Произошла перемена ролей: если раньше в литературу направлялись чиновники (Гронский, Щербаков, Поликарпов), писатели бездарные (Ставский, Сурков, Соболев, Михалков) или исписавшиеся и уже лишь эксплуатирующие свои былые заслуги (Фадеев, Тихонов, Федин), то теперь литературные функционеры (Софронов, Бубеннов, Грибачев, Кожевников) сами начали писать книги. И хотя наиболее гротескные фигуры типа Сурова вынуждены были позже покинуть литературу, остальные продолжали вполне комфортно существовать в ней, став членами ЦК и депутатами, заняв номенклатурные места секретарей Союза, главных редакторов, путешествуя по миру…

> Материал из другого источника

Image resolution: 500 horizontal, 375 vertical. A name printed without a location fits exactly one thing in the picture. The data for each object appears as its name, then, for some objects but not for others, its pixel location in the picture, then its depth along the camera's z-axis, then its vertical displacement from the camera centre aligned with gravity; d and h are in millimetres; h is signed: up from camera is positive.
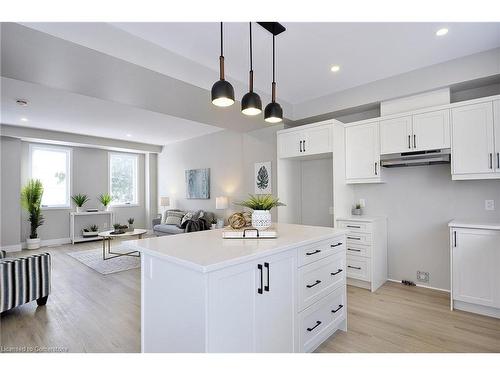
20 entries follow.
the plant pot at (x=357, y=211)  3857 -331
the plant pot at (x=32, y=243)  5953 -1193
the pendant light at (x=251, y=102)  1893 +651
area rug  4367 -1311
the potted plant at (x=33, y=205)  5879 -297
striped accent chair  2637 -955
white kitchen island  1299 -608
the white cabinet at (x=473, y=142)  2686 +496
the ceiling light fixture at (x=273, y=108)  2164 +697
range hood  2992 +373
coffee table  5074 -910
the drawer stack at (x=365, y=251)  3332 -829
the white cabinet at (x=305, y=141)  3676 +746
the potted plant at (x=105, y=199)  7150 -217
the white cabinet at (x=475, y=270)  2570 -847
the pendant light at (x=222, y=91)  1725 +673
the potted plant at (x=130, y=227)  5580 -797
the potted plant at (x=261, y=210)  2047 -162
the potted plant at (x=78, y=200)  6711 -222
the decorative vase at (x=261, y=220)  2045 -239
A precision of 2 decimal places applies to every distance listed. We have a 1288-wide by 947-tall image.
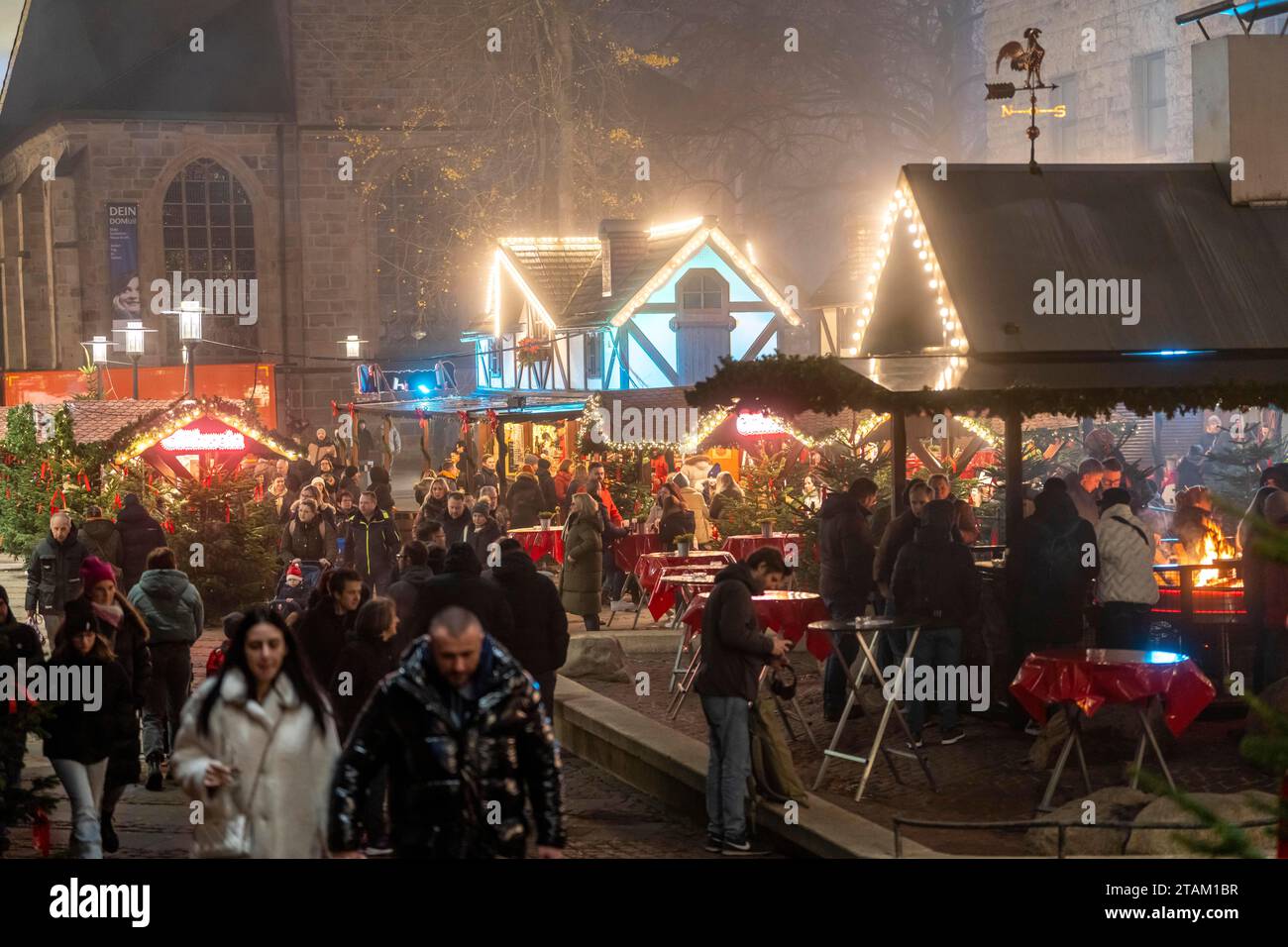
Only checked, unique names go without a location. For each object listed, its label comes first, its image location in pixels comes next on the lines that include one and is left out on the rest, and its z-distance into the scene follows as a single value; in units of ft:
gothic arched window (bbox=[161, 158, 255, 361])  147.23
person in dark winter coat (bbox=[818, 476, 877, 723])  39.68
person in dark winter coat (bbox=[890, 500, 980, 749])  36.50
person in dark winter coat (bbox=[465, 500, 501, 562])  51.19
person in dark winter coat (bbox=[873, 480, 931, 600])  39.63
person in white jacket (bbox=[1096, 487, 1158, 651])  36.09
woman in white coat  19.81
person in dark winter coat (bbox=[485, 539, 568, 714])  33.58
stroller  43.60
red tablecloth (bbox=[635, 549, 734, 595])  52.60
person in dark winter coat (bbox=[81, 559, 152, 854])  32.30
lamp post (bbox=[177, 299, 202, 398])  80.38
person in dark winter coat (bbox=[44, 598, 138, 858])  28.12
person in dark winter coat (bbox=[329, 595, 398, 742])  28.89
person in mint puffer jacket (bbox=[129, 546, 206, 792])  37.55
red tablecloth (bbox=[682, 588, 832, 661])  39.47
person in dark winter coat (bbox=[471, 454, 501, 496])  80.79
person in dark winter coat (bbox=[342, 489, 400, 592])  54.80
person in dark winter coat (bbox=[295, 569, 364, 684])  30.73
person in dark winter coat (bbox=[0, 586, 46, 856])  27.40
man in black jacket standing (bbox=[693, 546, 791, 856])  30.37
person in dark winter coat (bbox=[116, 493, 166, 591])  49.19
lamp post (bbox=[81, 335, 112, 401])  106.01
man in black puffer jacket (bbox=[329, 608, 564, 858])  18.65
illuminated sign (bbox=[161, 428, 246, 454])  74.54
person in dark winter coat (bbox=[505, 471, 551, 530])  68.69
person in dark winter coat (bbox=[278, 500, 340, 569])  49.93
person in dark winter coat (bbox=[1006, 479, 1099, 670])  36.32
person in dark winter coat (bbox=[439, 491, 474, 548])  54.80
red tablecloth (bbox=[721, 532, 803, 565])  55.26
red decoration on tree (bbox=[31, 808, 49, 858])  28.35
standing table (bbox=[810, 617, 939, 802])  33.32
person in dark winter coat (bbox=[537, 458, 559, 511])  74.43
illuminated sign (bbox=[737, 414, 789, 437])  85.10
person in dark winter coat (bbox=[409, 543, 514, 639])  31.40
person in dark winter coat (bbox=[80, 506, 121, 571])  50.45
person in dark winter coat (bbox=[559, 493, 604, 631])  53.67
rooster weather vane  41.39
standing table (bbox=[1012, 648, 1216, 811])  30.30
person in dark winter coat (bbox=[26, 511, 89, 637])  45.62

Судьба Тарасенкова, этого «продукта эпохи», типична: интеллигент в первом поколении, всей страстью неофита полюбивший поэзию, он начал печататься в шестнадцатилетинем возрасте, рапповец и участник всех битв и дискуссий 1920–х гг., писавший о Безыменском, Жарове, Алтаузене, Луговском, Суркове, Светлове, Асееве, Голодном, в 1927 г. открывший для себя Пастернака и навсегда очаровавшийся его поэзией, но почти всегда ругавший его печатно, много раз ломаный–переломаный, предававший себя и других многократно, отрекавшийся и убеждавший себя в том, что он принесет меньше вреда, чем другой на его месте, переживший 1937 г., когда его обвиняли в «выпячивании» Пастернака.
После смерти Маяковского вакансия поэта остается незанятой. Претендентов множество — от Суркова и Безыменского до Жарова и Алтаузена. На Первом съезде писателей возникает открытый конфликт, когда Бухарин примеряет роль первого поэта к Пастернаку. Защита Пастернака после суда над Бухариным становится опасным делом. Тарасенков отрекается. Но вновь берется за свое после войны — сначала в «Знамени», затем в издательстве «Советский писатель» — «протаскивает» Пастернака.

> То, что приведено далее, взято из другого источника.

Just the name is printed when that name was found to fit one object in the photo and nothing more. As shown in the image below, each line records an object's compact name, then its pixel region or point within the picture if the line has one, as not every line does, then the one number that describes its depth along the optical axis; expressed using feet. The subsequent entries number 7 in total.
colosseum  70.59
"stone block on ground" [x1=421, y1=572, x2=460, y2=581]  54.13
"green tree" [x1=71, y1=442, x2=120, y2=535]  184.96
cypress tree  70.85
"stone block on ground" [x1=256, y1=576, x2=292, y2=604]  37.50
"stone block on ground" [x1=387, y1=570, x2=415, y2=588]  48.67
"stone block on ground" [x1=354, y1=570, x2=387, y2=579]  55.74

Громова посвящает центральную часть книги антикосмополитической кампании 1949 г. Проходят страшные картины арестов еврейских поэтов. Некоторым из них — Льву Квитко, Самуилу Галкину — посвящены отдельные главы. Подробно рассказывается и едва ли не о каждом «космополите» в отдельности. Например, о страшной истории И. Альтмана, которого Фадеев, друживший с ним не один десяток лет, отдал на заклание, вначале уговорив пойти в театр Михоэлса завлитом, а позднее отправив письмо в ЦК, требуя исключения Альтмана из партии. Отдавая близких друзей на растерзание «литературным палачам», как назвал Симонов Софронова, Фадеев платил их жизнями за удовлетвоение собственных амбиций, а «Софронов обвинил Альтмана в «семейственности» на фронте. Оказывается, в редакции армейской газеты служила — несла службу — жена Альтмана и, что того трагичнее, с редакцией в действующую армию попал добровольцем и сын Альтмана, юноша, которому едва исполнилось 16 лет. Пошел до срока и погиб смертью солдата — это ли не пример еврейской семейственности, растленных нравов лавочников?! Цинизм переходил все пределы и касался даже памяти безвременно погибшего сына» (с. 259). Травля евреев была для Софронова и местью, и средством самозащиты: его отец был кубанский казак, казачий офицер, воевавший на стороне белых и расстрелянный в Гражданскую войну, а мать — немка, пережившая на Дону оккупацию. И вот теперь пришел его час.